» Exercise requirements
1) List the sponsors the Scott Zakarin text names for the ad campaigns on "The Spot."
2) Carry on the Scott Zakarin text from the point where it stops.

===== Excerpted text

American film producer (born 1963)

Scott Zakarin (born September 2, 1963) is an American film producer. He is known as the creator of the Web series medium due to his introduction of the first internet episodic website The Spot.

== Early life ==
Born in Long Island, New York, Zakarin began making full length video movies at the age of 15. He wrote and directed his first feature film: The Gifted in 1989, premiered at the Cannes Film Festival. He also made Creating Rem Lezar, a straight-to-video children's musical fantasy. Shortly after, Zakarin packed up his van and moved to Los Angeles to begin his Hollywood career at the age of 26.

== Career ==
In 1995, while directing commercials and early interactive television tests for Fattal & Collins advertising agency, Zakarin became fascinated by the Internet. He spent time in chat rooms and quickly recognized an untapped entertainment platform. In response, he joined with Troy Bolotnick, Rich Tackenberg, and Laurie Plaksin, (who also starred as the shows main character Tara Hartwick) to create The Spot, the first interactive entertainment web series that combined online diary entries, photos, video, and groundbreaking interactive techniques to create a new storytelling format known as “The Web Series”. Zakarin convinced his employer Russ Collins to back his novel idea, and the site premiered early in June 1995, running through the early summer of 1997. “The Spot” was the first winner of Infoseek's "Cool Site of the Year" (The Webby Award) for 1995.

“The Spot” was an early influencer of the Internet dot-com boom that followed. Although it attracted revenue with integrated ad campaigns for blue chip sponsors such as K-Swiss, Activision, and Toyota. Many of the expectations of those involved in the early days of online entertainment proved to be premature. Zakarin and his team left the site about a year after its launch due to creative and business differences.

Zakarin and company launched a new company, LightSpeed Media Inc., which created interactive websites for media companies such as Playboy and the first website for Activision. Next, the team created GrapeJam.com, that featured live improvisational activities and streamed radio broadcasts. GrapeJam.com was nominated for the Webby for best comedy website. People Magazine called Zakarin "King of the sit.com”.

Several high-profile media pioneers, such as Spider-Man creator Stan Lee and television programmer Brandon Tartikoff, were attracted to the new storytelling format. Tartikoff lead Zakarin to Ted Leonsis of America Online (AOL) which purchased LightSpeed Media Inc. Zakarin and Tartikoff, built, with the original creative team of "The Spot,” "Entertainment Asylum" for Aol's Leonsis, Charlie Fink, and Danny Krifcher.

==========
===== Record set

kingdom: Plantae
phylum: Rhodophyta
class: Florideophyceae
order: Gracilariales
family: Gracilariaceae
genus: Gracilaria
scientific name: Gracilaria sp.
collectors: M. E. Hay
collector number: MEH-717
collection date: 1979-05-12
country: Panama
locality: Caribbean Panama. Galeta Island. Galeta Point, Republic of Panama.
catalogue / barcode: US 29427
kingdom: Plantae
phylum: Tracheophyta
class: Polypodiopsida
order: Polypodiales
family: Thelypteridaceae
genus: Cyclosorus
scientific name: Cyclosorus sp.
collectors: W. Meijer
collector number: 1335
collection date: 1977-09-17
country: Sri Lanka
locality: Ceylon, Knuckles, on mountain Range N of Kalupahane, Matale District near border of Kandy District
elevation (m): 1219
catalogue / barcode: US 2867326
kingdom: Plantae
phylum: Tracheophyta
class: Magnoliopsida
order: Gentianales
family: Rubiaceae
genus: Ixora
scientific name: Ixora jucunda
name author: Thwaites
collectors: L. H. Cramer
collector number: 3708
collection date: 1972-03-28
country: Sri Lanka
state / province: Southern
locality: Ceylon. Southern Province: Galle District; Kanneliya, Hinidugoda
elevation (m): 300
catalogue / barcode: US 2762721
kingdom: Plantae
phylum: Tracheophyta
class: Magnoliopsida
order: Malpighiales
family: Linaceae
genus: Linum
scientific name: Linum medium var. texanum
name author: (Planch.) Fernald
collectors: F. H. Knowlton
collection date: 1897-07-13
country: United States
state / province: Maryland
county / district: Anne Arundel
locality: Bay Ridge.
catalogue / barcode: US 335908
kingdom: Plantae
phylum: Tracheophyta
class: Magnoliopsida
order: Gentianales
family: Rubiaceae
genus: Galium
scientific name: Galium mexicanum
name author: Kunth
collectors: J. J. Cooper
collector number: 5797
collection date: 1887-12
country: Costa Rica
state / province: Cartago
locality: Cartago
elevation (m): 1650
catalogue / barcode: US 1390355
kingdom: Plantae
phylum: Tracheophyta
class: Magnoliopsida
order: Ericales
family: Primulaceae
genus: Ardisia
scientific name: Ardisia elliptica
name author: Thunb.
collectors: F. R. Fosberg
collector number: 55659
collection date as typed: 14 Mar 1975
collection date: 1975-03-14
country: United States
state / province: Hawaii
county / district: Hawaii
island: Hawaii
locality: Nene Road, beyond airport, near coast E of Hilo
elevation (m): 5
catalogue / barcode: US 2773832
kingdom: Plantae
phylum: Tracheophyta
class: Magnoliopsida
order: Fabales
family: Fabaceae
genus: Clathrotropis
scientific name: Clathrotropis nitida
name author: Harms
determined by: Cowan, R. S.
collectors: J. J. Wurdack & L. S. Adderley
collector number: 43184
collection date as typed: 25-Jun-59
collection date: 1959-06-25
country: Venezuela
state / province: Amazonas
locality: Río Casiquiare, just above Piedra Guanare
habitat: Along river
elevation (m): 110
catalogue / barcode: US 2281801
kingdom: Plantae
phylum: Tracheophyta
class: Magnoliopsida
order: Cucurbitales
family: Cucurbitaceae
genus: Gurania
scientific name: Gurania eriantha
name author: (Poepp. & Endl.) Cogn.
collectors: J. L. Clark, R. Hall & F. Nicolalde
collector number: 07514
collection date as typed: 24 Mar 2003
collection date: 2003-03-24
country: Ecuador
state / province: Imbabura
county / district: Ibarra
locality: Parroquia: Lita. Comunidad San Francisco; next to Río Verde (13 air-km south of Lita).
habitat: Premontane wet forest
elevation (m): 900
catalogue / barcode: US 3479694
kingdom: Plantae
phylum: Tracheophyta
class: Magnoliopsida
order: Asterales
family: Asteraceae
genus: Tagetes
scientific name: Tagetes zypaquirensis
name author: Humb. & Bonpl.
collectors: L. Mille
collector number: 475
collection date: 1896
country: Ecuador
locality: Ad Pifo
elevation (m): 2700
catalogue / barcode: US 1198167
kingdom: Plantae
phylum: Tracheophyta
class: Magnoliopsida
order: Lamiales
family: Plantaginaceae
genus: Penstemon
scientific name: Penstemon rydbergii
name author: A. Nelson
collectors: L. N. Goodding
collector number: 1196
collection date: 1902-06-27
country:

==========

» Answers by item
1) K-Swiss, Activision, Toyota

2)
After Zakarin was laid off by AOL, he turned back to more traditional media and began producing, directing, and representing movies for a company he co-founded with Rich Tackenberg called Creative Light Media. Creative Light Media operated from 1998 until 2006, distributing and producing independent films, some of which Zakarin produced, wrote, and directed. It also produced several critically well received documentaries for theatrical, video, and cable release, including: Mind Meld, featuring William Shatner and Leonard Nimoy discussing their Star Trek characters and experiences. The Miramax release, Comic Book: The Movie starring Mark Hamill, Roger Rose, Billy West and Jess Harnell, and featuring cameo appearances by Hugh Hefner, Kevin Smith, Stan Lee and dozens of other pop culture icons and innovators. “Comic Book: The Movie” won Variety's 2004 DVD Exclusive Award in the Best Live Action category. Creative Light Media also produced several re-stored collections of classic Sid Caesar comedy programs from material originally produced and broadcast for NBC-TV’s in the 50s Your Show of Shows, along with a Showtime Documentary “Hail Sid Caesar” that combined sketches and interviews with the original Show of Shows 1950s writing staff, including: Mel Brooks, Neil Simon, and Woody Allen. Scott also directed and produced Stan Lee's Mutants, Monsters & Marvels for Sony pictures, featuring Kevin Smith. In 2006, Creative Light Media created "The Fishbowl,” a website community ” “Where the Reality Stars Hang Out” and which led to the sale of the E! TV series Kill Reality, a reality TV series featuring reality all-stars as they lived together while filming a horror movie; which was executive produced by Zakarin and Tackenberg.

At the end of 2006, Zakarin returned to his new media roots with IronSink Media, creating movies and original shows for the Internet, with projects including Soup of the Day, "The VanNuys Guys" and “Shatnervision". “Shatnervision" which Zakarin produced with Paul Camuso and William Shatner, was awarded Best Original Reality Web Series at the first annual Streamy Awards in 2008.

Additionally, Zakarin is a writer and producer of “Upstairs Girls/Downstairs Guys”, an episodic web video comedy series which, as of June 2016, has collected over 600 million views on YouTube alone.

From 2013 to 2016 Zakarin was a part-time professor at Columbia College Hollywood - teaching classes in interactive media, and involved in developing the school's New media department.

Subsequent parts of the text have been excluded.